The sandpiper’s migration route between these two points takes it along the west Pacific coast, where historically the shallow mudflats and coastal marshes, like those at Rudong and Dong Tai, would have helped them on their passage with safe places to roost and plenty of food. But it’s also one of the most populous regions in the world and has a booming economy. As land runs out, attention has turned to stabilising the shifting mudflats in order to build factories, ports and other tools of industry. Already, areas that were once known for their bird life, such as Saemangeum in South Korea, have changed completely and possibly that’s contributed to the concentration here. With fewer places to go, the birds are forced into a tighter and tighter bottleneck.
Even here it’s easy to see which way things are going in the future. Cordgrass has deliberately been introduced to the area to stabilise the sand and mud and it’s apparently spread hugely in the last few years. There are already industrial units all along the coast and we pass maps of the coastline on signboards with big red lines showing the areas off the coast that are earmarked to be bunded, dried out and built upon.

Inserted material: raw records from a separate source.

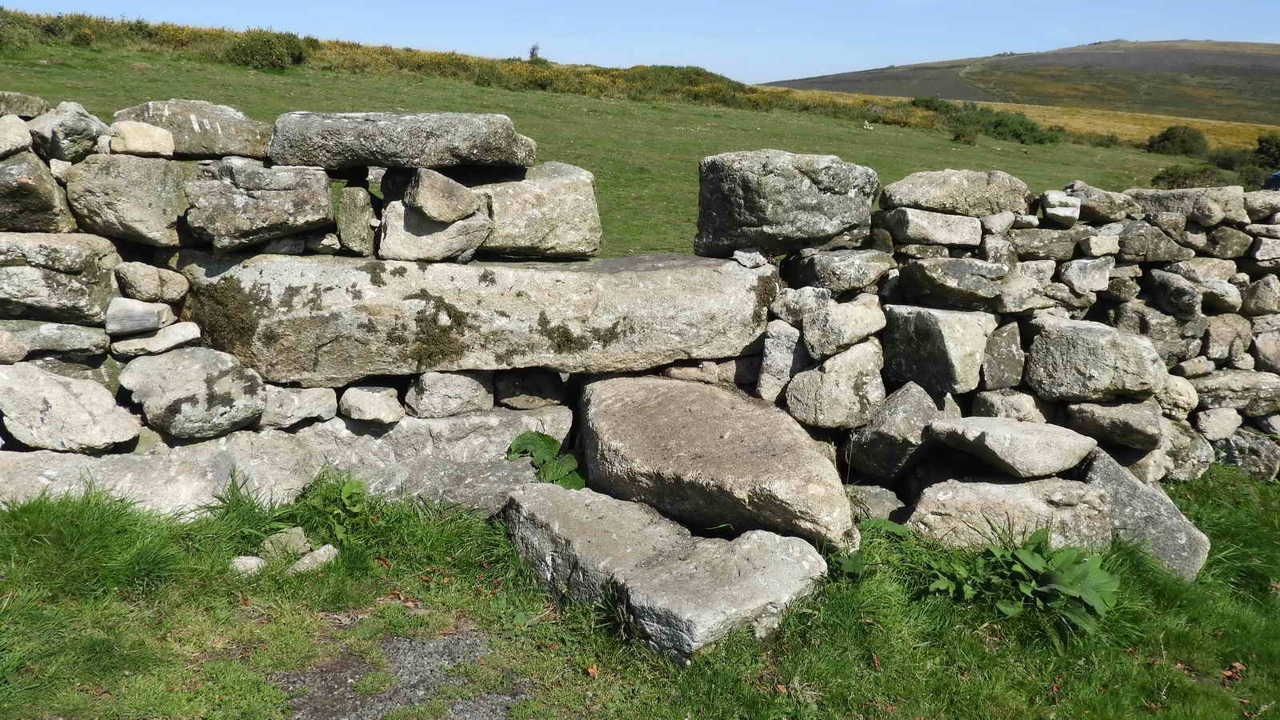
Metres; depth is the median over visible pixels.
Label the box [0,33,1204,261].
grass field
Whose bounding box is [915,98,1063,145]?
shrub
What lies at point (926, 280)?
rock
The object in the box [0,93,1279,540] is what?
stone wall
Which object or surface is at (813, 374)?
rock
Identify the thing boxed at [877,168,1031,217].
stone
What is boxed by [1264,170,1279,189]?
car
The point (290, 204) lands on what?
rock
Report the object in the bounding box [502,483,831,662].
stone slab
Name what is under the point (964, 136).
shrub
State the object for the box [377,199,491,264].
rock
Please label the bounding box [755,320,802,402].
rock
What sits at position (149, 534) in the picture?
lawn
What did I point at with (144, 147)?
rock
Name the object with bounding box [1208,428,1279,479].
rock
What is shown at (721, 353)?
stone slab
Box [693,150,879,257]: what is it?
stone block
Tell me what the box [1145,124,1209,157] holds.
shrub
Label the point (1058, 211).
rock
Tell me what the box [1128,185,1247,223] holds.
stone
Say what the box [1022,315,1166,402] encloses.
rock
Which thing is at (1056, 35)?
sky
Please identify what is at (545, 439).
leafy plant
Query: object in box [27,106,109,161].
rock
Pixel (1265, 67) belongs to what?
hill
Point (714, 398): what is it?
boulder
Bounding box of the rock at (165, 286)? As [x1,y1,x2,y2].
[113,261,189,302]
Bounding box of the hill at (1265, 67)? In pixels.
[760,37,1279,125]
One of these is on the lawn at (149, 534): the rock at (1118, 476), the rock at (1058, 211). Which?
the rock at (1118, 476)
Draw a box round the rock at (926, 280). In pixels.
[897,256,1010,308]
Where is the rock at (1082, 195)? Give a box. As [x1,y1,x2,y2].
[1062,182,1136,222]
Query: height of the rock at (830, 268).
0.203 m
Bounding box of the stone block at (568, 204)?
[472,163,603,260]
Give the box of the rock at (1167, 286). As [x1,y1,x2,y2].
[1144,268,1203,318]
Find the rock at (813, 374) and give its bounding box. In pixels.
[783,336,884,430]
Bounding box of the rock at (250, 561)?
[228,554,266,575]
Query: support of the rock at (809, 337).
in the stone wall
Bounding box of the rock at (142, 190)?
[66,154,188,245]
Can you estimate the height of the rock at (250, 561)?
0.079 m
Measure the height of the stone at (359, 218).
0.294 m
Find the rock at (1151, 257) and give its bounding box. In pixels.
[1114,221,1189,262]
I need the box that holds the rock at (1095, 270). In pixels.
[1057,256,1113,294]
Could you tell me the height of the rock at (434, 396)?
0.207 m
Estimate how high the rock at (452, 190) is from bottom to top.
0.214 m
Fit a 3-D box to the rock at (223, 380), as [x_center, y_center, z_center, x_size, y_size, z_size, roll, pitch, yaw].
[-1.823,0.124,4.465,0.614,0.360,0.494,0,12,-4]
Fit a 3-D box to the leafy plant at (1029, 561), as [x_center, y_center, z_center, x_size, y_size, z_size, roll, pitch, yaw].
[1.365,0.800,3.976,0.724,0.356,0.688,0,12,-4]
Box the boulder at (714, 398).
[578,376,857,547]
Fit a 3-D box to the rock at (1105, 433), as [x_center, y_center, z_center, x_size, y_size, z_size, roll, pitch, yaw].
[2.278,0.293,5.268,0.452,0.224,0.378,3,12,8]
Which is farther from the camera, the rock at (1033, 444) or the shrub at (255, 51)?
the shrub at (255, 51)
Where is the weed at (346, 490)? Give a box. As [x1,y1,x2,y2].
[295,471,369,543]
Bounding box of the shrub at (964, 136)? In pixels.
[951,124,978,143]
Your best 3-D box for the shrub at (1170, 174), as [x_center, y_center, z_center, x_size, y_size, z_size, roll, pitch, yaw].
[13.709,-4.442,27.607,2.001,0.855,1.760,0,12,-4]
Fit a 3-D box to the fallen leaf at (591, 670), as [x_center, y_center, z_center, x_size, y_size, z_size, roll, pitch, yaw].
[-0.148,0.955,3.429,0.045,0.022,0.055,-8,14,-36]
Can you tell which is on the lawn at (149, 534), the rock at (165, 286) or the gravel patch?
the gravel patch
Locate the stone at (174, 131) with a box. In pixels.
[112,100,273,159]
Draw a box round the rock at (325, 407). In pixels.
[260,384,339,429]
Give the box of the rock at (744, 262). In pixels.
[732,248,767,268]
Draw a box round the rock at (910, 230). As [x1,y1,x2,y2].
[880,207,983,247]
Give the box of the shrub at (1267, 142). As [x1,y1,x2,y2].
[1252,133,1279,166]
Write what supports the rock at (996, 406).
in the stone wall
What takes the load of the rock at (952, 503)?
on the lawn at (149, 534)
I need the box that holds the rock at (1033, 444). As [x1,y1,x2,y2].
[928,416,1097,478]
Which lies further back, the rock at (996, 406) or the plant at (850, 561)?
the rock at (996, 406)
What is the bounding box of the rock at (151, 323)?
[102,296,173,334]
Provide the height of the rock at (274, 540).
0.122 m
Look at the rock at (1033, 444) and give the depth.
4.60 m
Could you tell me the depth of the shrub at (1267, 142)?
39.34 m
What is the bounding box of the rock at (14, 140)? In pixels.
[0,114,32,157]
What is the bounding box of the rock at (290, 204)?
[180,159,336,250]
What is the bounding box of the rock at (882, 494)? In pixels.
[844,484,908,524]
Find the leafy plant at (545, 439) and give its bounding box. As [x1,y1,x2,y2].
[504,431,586,489]
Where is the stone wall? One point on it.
(878, 371)
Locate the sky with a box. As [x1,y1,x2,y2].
[0,0,1279,83]
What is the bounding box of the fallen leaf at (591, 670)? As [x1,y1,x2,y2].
[585,663,599,677]
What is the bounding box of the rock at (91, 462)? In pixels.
[0,428,325,517]
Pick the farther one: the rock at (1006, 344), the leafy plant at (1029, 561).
the rock at (1006, 344)
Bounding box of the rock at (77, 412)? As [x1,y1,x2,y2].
[0,361,144,451]
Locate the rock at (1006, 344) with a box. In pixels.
[980,320,1025,390]
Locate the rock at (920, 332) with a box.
[880,304,993,394]
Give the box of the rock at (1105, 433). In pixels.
[1064,400,1164,450]
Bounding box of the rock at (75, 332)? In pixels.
[0,319,113,358]
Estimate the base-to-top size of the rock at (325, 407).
0.182 m
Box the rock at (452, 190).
[402,168,480,222]
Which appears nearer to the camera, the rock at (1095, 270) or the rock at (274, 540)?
the rock at (274, 540)
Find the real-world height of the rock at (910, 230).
0.176 m
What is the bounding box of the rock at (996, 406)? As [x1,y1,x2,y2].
[970,388,1050,421]
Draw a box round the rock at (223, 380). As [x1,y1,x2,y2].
[115,346,266,440]
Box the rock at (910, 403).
[844,379,945,482]
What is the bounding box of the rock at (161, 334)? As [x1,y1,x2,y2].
[110,321,201,356]
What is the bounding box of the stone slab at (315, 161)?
[265,111,535,170]
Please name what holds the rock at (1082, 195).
in the stone wall
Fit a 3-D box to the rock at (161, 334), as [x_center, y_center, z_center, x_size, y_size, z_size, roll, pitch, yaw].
[-1.957,-0.084,4.469,0.359,0.128,0.248,0,12,-4]
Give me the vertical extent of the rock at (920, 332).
0.388 m
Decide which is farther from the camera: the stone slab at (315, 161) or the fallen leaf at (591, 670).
the stone slab at (315, 161)
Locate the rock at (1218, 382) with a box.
[1188,368,1279,414]
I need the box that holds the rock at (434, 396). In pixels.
[403,369,493,418]
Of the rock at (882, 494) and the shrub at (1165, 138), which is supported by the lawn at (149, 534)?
the rock at (882, 494)
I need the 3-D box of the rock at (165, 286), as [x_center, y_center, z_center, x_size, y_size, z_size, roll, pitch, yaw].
[-1.953,-0.305,4.414,0.285,0.165,0.227,0,12,-4]
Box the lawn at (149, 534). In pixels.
[0,459,1279,719]
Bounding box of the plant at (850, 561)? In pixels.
[833,519,911,579]
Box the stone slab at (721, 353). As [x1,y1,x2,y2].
[174,252,777,384]
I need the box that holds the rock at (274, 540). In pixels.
[259,527,311,560]
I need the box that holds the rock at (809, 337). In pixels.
[797,296,887,358]
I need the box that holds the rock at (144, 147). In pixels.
[106,120,175,157]
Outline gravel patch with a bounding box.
[273,622,534,719]
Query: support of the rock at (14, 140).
in the stone wall
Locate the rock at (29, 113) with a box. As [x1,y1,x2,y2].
[0,89,50,117]
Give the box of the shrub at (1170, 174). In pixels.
[1150,163,1225,189]
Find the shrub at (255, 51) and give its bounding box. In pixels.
[224,28,312,69]
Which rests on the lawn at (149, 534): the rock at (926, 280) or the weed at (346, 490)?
the weed at (346, 490)
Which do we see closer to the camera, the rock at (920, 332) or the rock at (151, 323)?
the rock at (151, 323)
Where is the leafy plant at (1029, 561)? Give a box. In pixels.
[922,532,1119,640]
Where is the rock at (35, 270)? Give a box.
[0,231,119,322]
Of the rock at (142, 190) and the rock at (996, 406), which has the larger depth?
the rock at (996, 406)
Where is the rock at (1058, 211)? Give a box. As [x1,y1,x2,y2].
[1039,189,1081,226]
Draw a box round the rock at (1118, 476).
[1076,444,1212,580]
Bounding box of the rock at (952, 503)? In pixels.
[908,475,1116,552]
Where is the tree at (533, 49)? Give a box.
[528,44,541,60]
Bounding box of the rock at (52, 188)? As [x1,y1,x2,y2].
[0,153,75,232]
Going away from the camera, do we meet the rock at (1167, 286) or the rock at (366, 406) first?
the rock at (366, 406)
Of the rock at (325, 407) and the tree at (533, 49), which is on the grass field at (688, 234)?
the tree at (533, 49)
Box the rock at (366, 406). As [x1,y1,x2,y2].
[337,384,405,424]
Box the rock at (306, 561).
[287,544,339,574]
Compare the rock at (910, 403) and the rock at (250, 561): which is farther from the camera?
the rock at (910, 403)
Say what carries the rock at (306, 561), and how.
on the lawn at (149, 534)
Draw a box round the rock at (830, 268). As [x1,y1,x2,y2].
[784,249,893,294]
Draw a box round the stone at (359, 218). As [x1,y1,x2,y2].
[335,185,376,255]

It’s potentially a huge threat to the spoon-billed sandpiper’s future. The birds once relied on the coastal marshes to be able to roost safely. There is little marsh left now, so they roost on the claimed and stabilised areas. But once these are covered with industrial units, where will they roost? A few hundred journey-weary spoon-billed sandpipers may not last long under these conditions.
It’s not dissimilar to the situation that we’ve created for ourselves in parts of the UK and are now trying to unpick. For instance, Slimbridge on the Severn Estuary, where my office is, is on an area called the Newgrounds because it was literally new ground that was claimed from the tidal river by building an earth wall. That wall is just part of 200 kilometres of defences that keep the high tides off our property and businesses. But with sea levels rising, hundreds of hectares are already becoming permanently submerged and less and less land is exposed at high tide. There are more than 100,000 homes and businesses along the estuary, so there’s little room to make more space for wildlife. Recently we’ve managed to secure a few hundred hectares at the Steart peninsula, further down the Severn from Slimbridge, where we’ve been able to break down the old sea defences to allow intertidal habitat to move inland with the rising seas. It should provide for the thousands of dunlin and other shorebirds that are common in the area and hopefully show that we can protect wildlife without hampering our own aims by making space for it.

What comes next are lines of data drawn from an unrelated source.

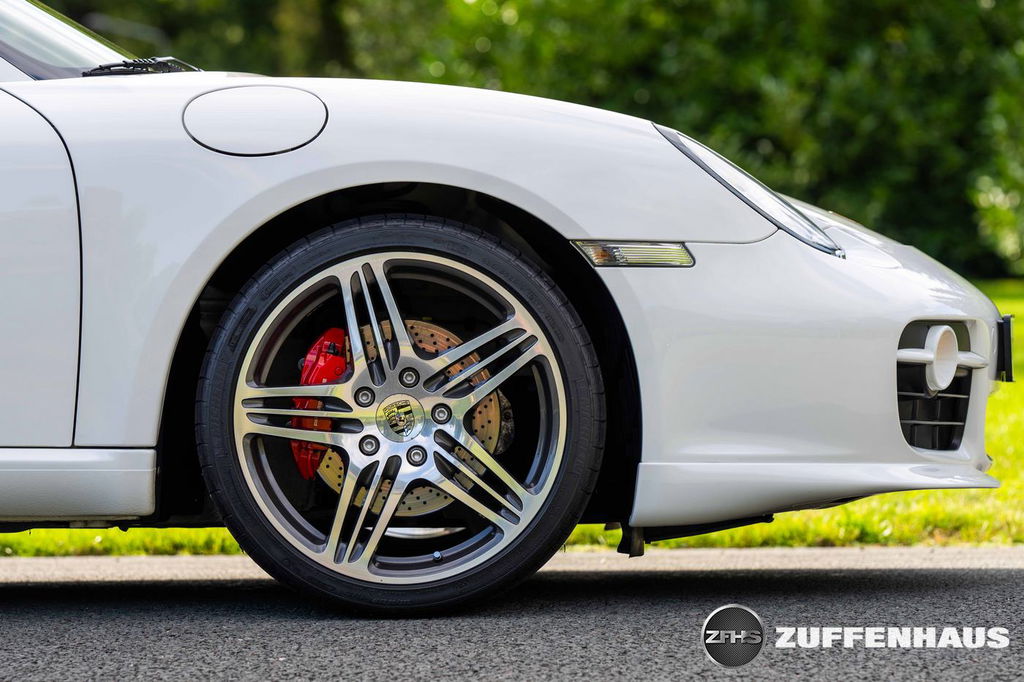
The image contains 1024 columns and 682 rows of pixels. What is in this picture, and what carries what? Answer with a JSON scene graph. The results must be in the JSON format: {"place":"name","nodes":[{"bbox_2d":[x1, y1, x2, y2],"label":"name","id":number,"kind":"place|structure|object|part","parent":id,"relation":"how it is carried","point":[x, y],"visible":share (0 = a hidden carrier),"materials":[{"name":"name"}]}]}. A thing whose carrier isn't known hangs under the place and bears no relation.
{"place":"outdoors","nodes":[
{"label":"outdoors","id":0,"kind":"place"},
{"bbox_2d":[0,554,1022,681],"label":"road","id":1,"kind":"structure","parent":0,"point":[986,575],"materials":[{"name":"grey asphalt"}]},
{"bbox_2d":[0,1,1005,616],"label":"car","id":2,"kind":"object","parent":1,"relation":"on","point":[918,309],"visible":0.98,"materials":[{"name":"white metal"}]},
{"label":"door","id":3,"kind":"part","parent":2,"relation":"part of","materials":[{"name":"white metal"}]},
{"bbox_2d":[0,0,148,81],"label":"windshield","id":4,"kind":"object","parent":2,"relation":"in","point":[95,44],"visible":0.51,"materials":[{"name":"clear glass"}]},
{"bbox_2d":[84,57,197,77],"label":"windshield wiper","id":5,"kind":"object","parent":2,"relation":"attached to","point":[141,64],"visible":0.5,"materials":[{"name":"black"}]},
{"bbox_2d":[290,328,349,480],"label":"brake caliper","id":6,"kind":"object","parent":2,"relation":"attached to","point":[339,358],"visible":0.44,"materials":[{"name":"red metal"}]},
{"bbox_2d":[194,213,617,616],"label":"car wheel","id":7,"kind":"object","parent":2,"relation":"attached to","point":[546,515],"visible":0.98,"materials":[{"name":"black rubber"}]},
{"bbox_2d":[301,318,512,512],"label":"brake disc","id":8,"kind":"object","parent":2,"relation":"attached to","point":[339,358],"visible":0.33,"materials":[{"name":"metal"}]},
{"bbox_2d":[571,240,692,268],"label":"turn signal light","id":9,"kind":"object","parent":2,"relation":"attached to","point":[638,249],"visible":0.9,"materials":[{"name":"clear plastic"}]},
{"bbox_2d":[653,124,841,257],"label":"headlight","id":10,"kind":"object","parent":2,"relation":"in","point":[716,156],"visible":0.5,"materials":[{"name":"clear plastic"}]},
{"bbox_2d":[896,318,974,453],"label":"grille","id":11,"kind":"object","parent":2,"relation":"in","point":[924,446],"visible":0.6,"materials":[{"name":"black plastic"}]},
{"bbox_2d":[995,313,1013,381],"label":"license plate","id":12,"kind":"object","parent":2,"relation":"attached to","point":[1008,319],"visible":0.55,"materials":[{"name":"black"}]},
{"bbox_2d":[0,275,1023,557],"label":"lawn","id":13,"kind":"structure","parent":0,"point":[1004,476],"materials":[{"name":"green plant"}]},
{"bbox_2d":[38,0,1023,280],"label":"trees","id":14,"kind":"object","parent":13,"relation":"on","point":[914,4],"visible":0.34,"materials":[{"name":"green plant"}]},
{"bbox_2d":[1,546,1023,582],"label":"curb","id":15,"kind":"structure","parent":0,"point":[67,559],"materials":[{"name":"grey concrete"}]}
]}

It’s a principle that we hope will play out here on the Jiangsu coast. The survey team I’ve joined have been building up data each year and it’s an invaluable picture of the natural importance of this stretch of coastline. It’s a story that, without the burgeoning sense of adventure and exploration among the Chinese birding community, would probably still be unknown. Everyone involved has been quick to bring it to the attention of the authorities who, by all accounts, have been very willing to listen.
If nothing is known about the wildlife of an area it’s impossible to plan around it. Fortunately the importance of the Jiangsu coast has come to light, giving us just enough time to gather some evidence. We hope there’s still time to build in space for the birds within the development plans.